▶ Material for this task
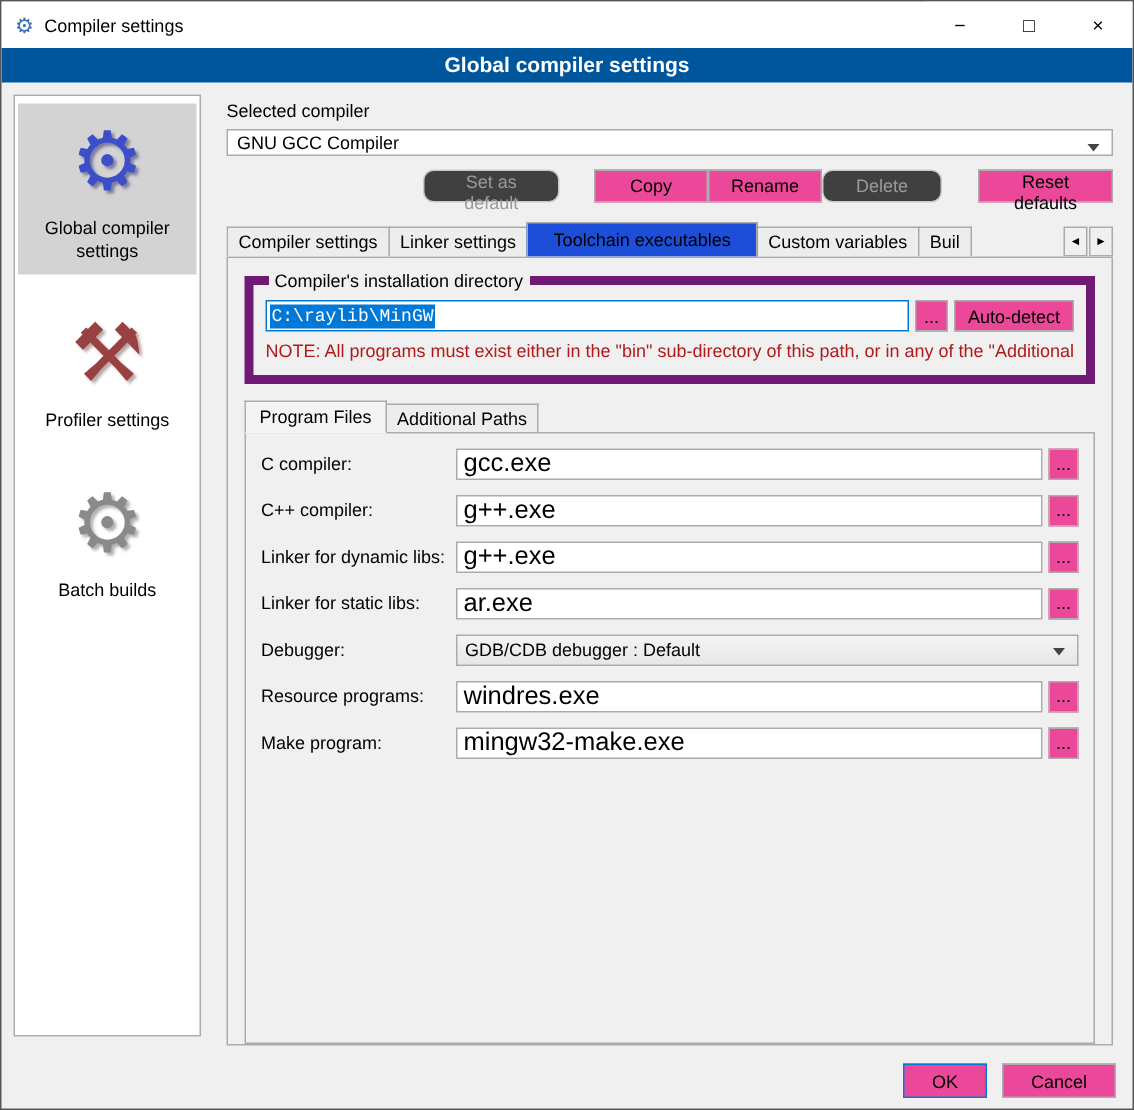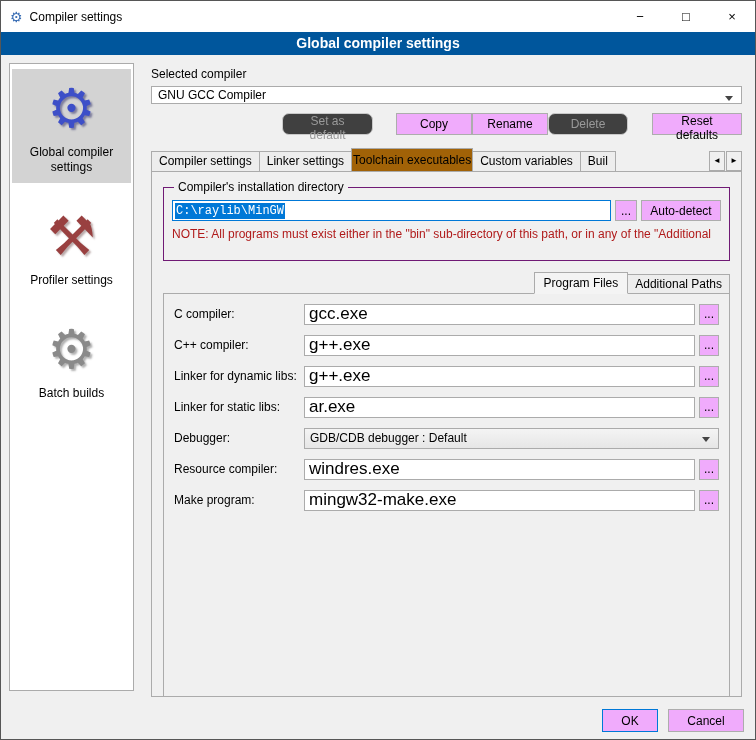--- a/index.html
+++ b/index.html
@@ -56,7 +56,7 @@
 
   .btn {
     font-family:inherit; font-size:12px; height:22px;
-    background:#f0abfc; border:1px solid #ADADAD; padding:0 8px; cursor:default;
+    background:#ec4899; border:1px solid #ADADAD; padding:0 8px; cursor:default;
   }
   .btn.disabled { color:#9a9a9a; background:#404040; border-color:#C9C9C9;border-radius:7px; }
   .btn-row { display:flex; margin-top:9px; }

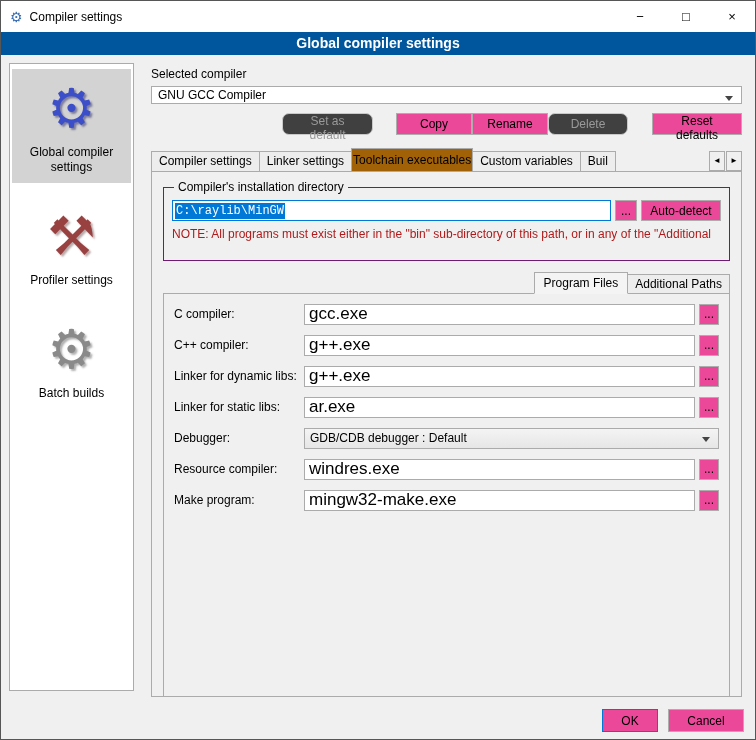--- a/index.html
+++ b/index.html
@@ -74,8 +74,8 @@
   }
   .tab + .tab { margin-left:-1px; }
   .tab.active {
-    height:24px; line-height:23px; background:#a16207; position:relative; z-index:3;
-    margin-bottom:-1px; border-bottom:1px solid #F4F4F4; padding:0 1px;
+    height:24px; line-height:23px; background:#1d4ed8; position:relative; z-index:3;
+    margin-bottom:-1px; border-bottom:1px solid #F4F4F4; padding:0 17px;
   }
   .tab.truncated { max-width:44px; overflow:hidden; }
   .tab-scrollers { margin-left:auto; display:flex; gap:1px; }

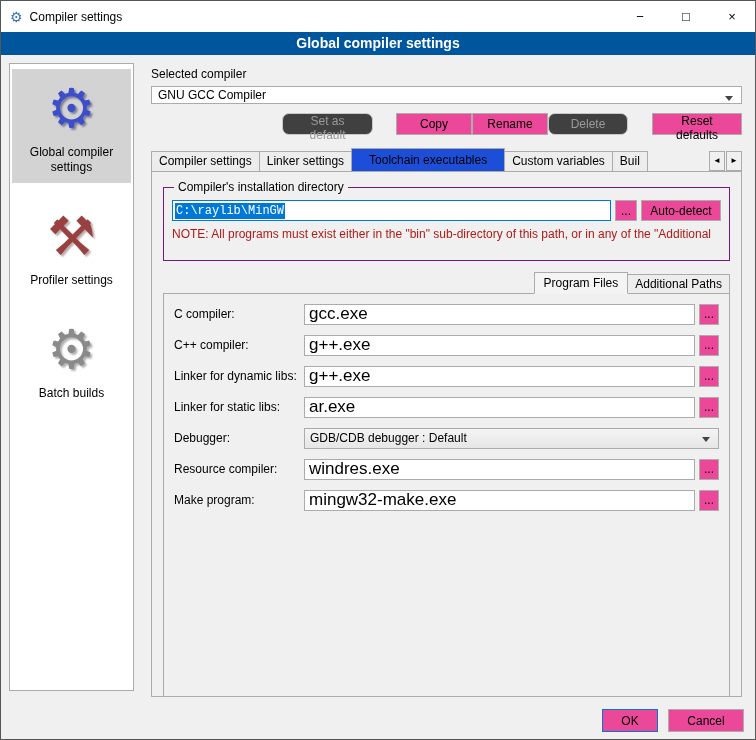--- a/index.html
+++ b/index.html
@@ -90,7 +90,7 @@
     position:relative; z-index:1; padding:8px 11px; overflow:hidden;
   }
 
-  fieldset.groupbox { border:1px solid #701a75; padding:4px 8px 19px; }
+  fieldset.groupbox { border:6px solid #701a75; padding:4px 8px 9px; }
   legend { padding:0 4px; margin-left:2px; }
   .dir-row { display:flex; align-items:center; gap:4px; margin-top:2px; }
   .textbox {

▶ Your goal
None of the pictures should be copied, but every record above must be restated in full.

▶ Your response
--- a/index.html
+++ b/index.html
@@ -56,7 +56,7 @@
 
   .btn {
     font-family:inherit; font-size:12px; height:22px;
-    background:#f0abfc; border:1px solid #ADADAD; padding:0 8px; cursor:default;
+    background:#ec4899; border:1px solid #ADADAD; padding:0 8px; cursor:default;
   }
   .btn.disabled { color:#9a9a9a; background:#404040; border-color:#C9C9C9;border-radius:7px; }
   .btn-row { display:flex; margin-top:9px; }

--- a/index.html
+++ b/index.html
@@ -74,8 +74,8 @@
   }
   .tab + .tab { margin-left:-1px; }
   .tab.active {
-    height:24px; line-height:23px; background:#a16207; position:relative; z-index:3;
-    margin-bottom:-1px; border-bottom:1px solid #F4F4F4; padding:0 1px;
+    height:24px; line-height:23px; background:#1d4ed8; position:relative; z-index:3;
+    margin-bottom:-1px; border-bottom:1px solid #F4F4F4; padding:0 17px;
   }
   .tab.truncated { max-width:44px; overflow:hidden; }
   .tab-scrollers { margin-left:auto; display:flex; gap:1px; }

--- a/index.html
+++ b/index.html
@@ -90,7 +90,7 @@
     position:relative; z-index:1; padding:8px 11px; overflow:hidden;
   }
 
-  fieldset.groupbox { border:1px solid #701a75; padding:4px 8px 19px; }
+  fieldset.groupbox { border:6px solid #701a75; padding:4px 8px 9px; }
   legend { padding:0 4px; margin-left:2px; }
   .dir-row { display:flex; align-items:center; gap:4px; margin-top:2px; }
   .textbox {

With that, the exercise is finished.